EXERCISE
Check each line of the entries below for the word "pinky", and copy out the ones that have it.
++++ GIVEN RECORDS ++++
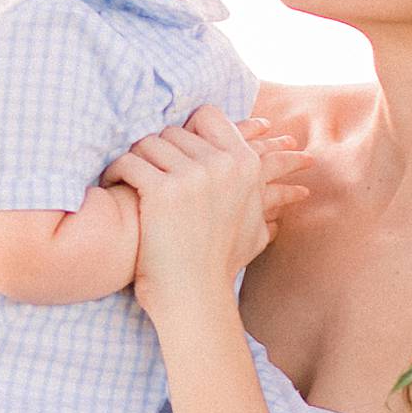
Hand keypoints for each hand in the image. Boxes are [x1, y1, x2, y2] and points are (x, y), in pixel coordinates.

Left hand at [103, 105, 303, 320]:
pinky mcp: (161, 191)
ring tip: (128, 180)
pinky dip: (116, 173)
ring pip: (147, 143)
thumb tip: (297, 191)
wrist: (195, 297)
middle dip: (157, 152)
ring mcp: (192, 176)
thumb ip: (269, 199)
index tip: (173, 152)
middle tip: (146, 172)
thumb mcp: (257, 226)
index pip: (208, 116)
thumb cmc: (220, 265)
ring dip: (135, 161)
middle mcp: (221, 164)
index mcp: (245, 165)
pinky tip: (114, 185)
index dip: (187, 130)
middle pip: (173, 131)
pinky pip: (129, 162)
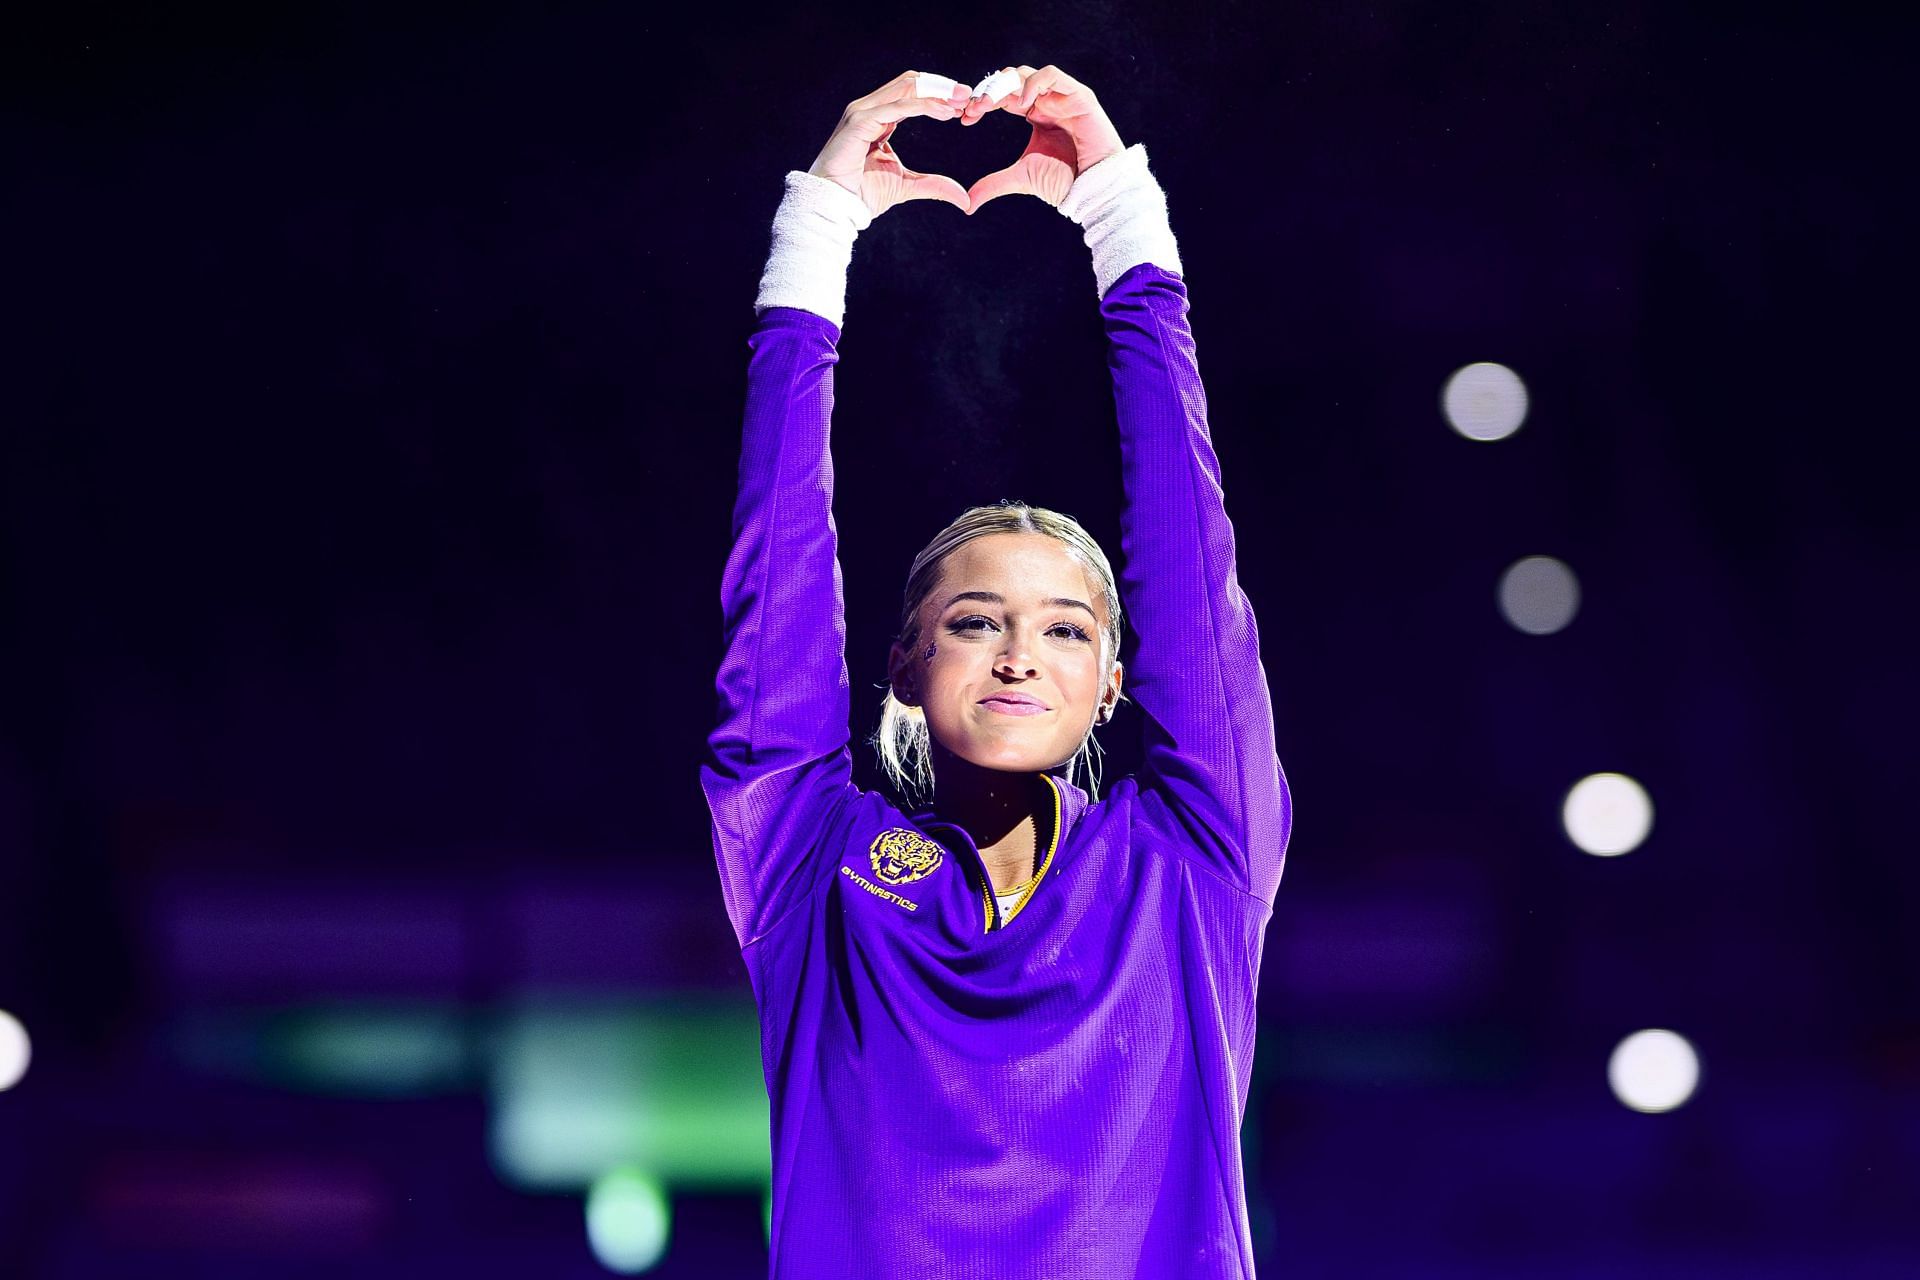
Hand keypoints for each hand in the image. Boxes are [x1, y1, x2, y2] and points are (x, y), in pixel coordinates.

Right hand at [807, 70, 973, 217]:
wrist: (835, 206)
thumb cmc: (862, 195)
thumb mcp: (907, 186)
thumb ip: (934, 185)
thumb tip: (964, 198)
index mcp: (879, 118)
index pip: (912, 93)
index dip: (939, 95)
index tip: (965, 104)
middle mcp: (870, 109)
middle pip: (910, 83)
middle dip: (941, 87)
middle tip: (967, 96)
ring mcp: (862, 112)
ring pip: (906, 88)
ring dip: (936, 92)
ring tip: (959, 103)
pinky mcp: (860, 121)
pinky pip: (897, 106)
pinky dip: (924, 106)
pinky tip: (944, 113)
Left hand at [959, 65, 1125, 214]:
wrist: (1092, 189)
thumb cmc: (1064, 183)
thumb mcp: (1021, 178)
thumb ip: (994, 184)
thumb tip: (967, 204)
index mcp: (1035, 114)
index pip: (1003, 97)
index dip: (983, 102)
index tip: (964, 117)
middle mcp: (1047, 101)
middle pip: (1011, 81)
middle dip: (988, 91)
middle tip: (974, 107)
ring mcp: (1062, 97)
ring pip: (1027, 74)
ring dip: (1005, 85)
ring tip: (992, 105)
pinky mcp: (1078, 96)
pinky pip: (1052, 75)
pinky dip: (1033, 83)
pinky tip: (1021, 103)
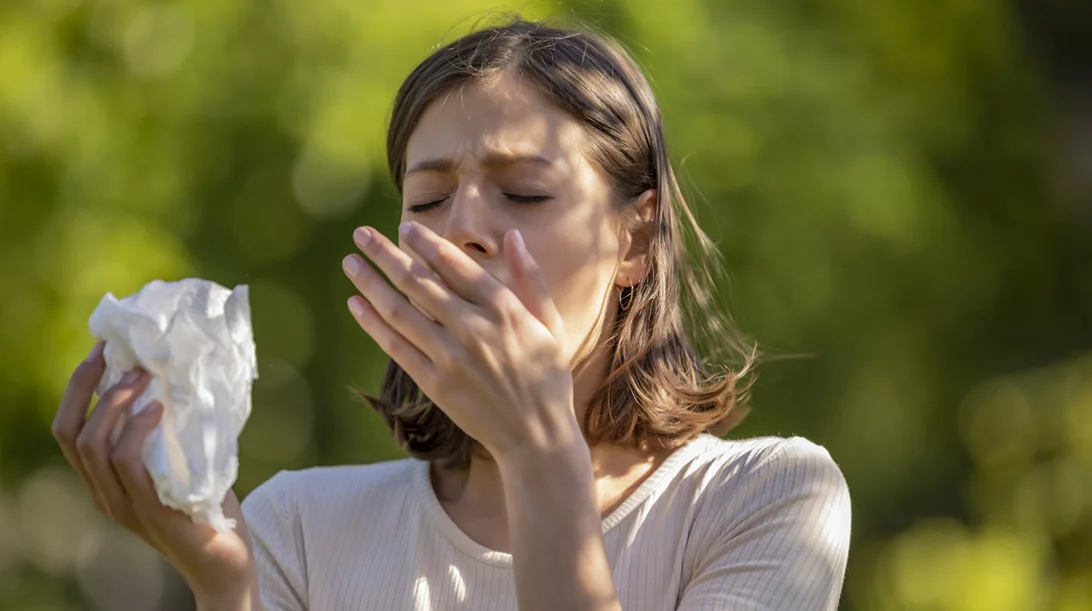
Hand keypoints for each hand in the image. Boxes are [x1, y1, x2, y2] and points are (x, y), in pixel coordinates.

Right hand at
++++
ANSWER TO THE EXERCISE
pinky mcp: (161, 191)
pinky dip: (116, 173)
pinky tip: (114, 185)
pinky pip: (129, 162)
pinky mcp: (860, 121)
pinky pip: (897, 106)
pinky dip: (924, 106)
pinky tip: (944, 113)
pinky mcp: (1078, 96)
pinky pip: (1052, 75)
pinky dip: (1033, 83)
pinky tip: (1021, 103)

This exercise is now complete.